Che Chidi Chukwumerije
Im Jahrzehnt der Deutschen Dichtung

INNERLICH GEERDET

Ich bereise die Welt
Alles was mir dort gefällt
sitzt mit mir in meinem Zelt
Zuhause.

Che Chidi Chukwumerije
Im Jahrzehnt der Deutschen Dichtung

PANGAEA DER FARBEN

Irgendwann müssen wir uns treffen
da wo keine Farben sind
die uns voneinander trennen

Irgendwann müssen wir uns treffen
da wo alle Farben sind
und uns zueinander bekennen

Denn Pangaea, die einst sich auseinander nahm
und uns trennte und mit sich nahm,
zieht sich und zwingt uns irgendwann wieder zusammen
in die Arme von einander, wo wir ursprünglich herstammen.

Che Chidi Chukwumerije
Im Jahrzehnt der Deutschen Dichtung

EINE STIMME AUS MEINER KINDHEIT

Er hat viele Namen,
wie ein Wanderer, der durch die Himmel rast
und überall sich in die Herzen der Menschen
einhämmert! –
Jeder denkt, er gehört nur ihm…
Doch er gehört einem unsichtbaren Geheimnis.

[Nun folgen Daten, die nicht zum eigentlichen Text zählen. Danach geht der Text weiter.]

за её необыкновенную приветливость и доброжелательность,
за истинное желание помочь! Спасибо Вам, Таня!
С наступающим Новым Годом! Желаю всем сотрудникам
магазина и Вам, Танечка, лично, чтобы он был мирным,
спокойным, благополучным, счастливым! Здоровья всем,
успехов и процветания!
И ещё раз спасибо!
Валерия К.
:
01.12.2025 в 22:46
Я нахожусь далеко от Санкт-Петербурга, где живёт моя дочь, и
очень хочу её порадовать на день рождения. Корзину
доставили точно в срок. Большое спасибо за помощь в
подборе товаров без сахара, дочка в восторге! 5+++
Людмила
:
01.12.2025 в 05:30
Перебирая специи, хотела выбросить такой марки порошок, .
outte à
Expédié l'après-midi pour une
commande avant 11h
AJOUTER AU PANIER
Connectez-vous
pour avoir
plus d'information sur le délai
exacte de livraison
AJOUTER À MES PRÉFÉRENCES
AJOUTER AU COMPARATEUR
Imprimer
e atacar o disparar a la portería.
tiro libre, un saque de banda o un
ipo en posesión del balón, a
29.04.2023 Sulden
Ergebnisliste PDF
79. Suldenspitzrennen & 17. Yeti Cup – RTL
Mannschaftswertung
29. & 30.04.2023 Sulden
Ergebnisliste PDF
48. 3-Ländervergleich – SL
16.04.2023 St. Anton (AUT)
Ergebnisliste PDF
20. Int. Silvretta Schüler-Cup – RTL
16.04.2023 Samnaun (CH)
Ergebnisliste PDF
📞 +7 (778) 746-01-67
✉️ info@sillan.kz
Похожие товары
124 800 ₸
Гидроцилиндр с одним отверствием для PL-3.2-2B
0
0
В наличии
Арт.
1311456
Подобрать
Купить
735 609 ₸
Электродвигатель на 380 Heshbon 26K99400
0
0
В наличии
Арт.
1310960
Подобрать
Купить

Wo ich herstamme, von den Igbo,
nennt man ihn Amadioha
Wo ich geboren wurde, bei den Yoruba,
nennt man ihn Sango
Wo ich lebe, unter den Germanen,
kannte man ihn als Donar

Den Indern Indra, den Chinesen Lei Gong
Den Slawen Perun, den Baltischen Perkons
Den Kelten Taranis, den Guaraní Tupa
Den Japanern Taijin, den Römern Jupiter,
Den Norden Thor, den Griechen Zeus –
… wurde mir gesagt und bezeugt.

Heute war er da !
– ich schwöre es –
in den blitzenden Himmeln über Frankfurt.
Ich habe seine lachende Stimme erkannt
im krachenden Donner im heutigen Regen,
wie eine Erinnerung aus meiner Kindheit.

Che Chidi Chukwumerije
Im Jahrzehnt der Deutschen Dichtung

DER INNERE NAVIGATOR

In der Landschaft meiner Gedanken
fliege ich, ein Flugzeug,
und ich fliege durch sie hindurch

Denn ich muß tausend Gedanken ignorieren
um den einen zu finden,
der mich unaufhörlich ruft

Ich sehe Euch alle
und ich liebe Euch alle
dennoch muss ich Euch alle verlassen.

Che Chidi Chukwumerije
Im Jahrzehnt der Deutschen Dichtung

BENUTZER

Die Häuser stehen zueinander
Wie Menschen in einer Menge
Und sind zueinander und füreinander
Die einzige Gleichart, die sie haben.

Die Bäume stehen zu einander;
An ihren Beinen klammern sich Gras und Blumen;
Wie interessante Gedanken
Besuchen sie Vögel und Insekten und Eichhörnchen

Die Menschen stehen gegeneinander –
Das ist ihre Art, zu einander zu stehen –
Und lieben die Häuser und lieben die Bäume
Und lieben die Autos und lieben sich

Denn Benutzen ist ihre Art und Weise, zu lieben.
Was er nicht benutzen kann, liebt er nicht,
Der Mensch. Die Häuser, die Bäume,
die Autos, den Mitmenschen, die Erde, ohne Gewissen.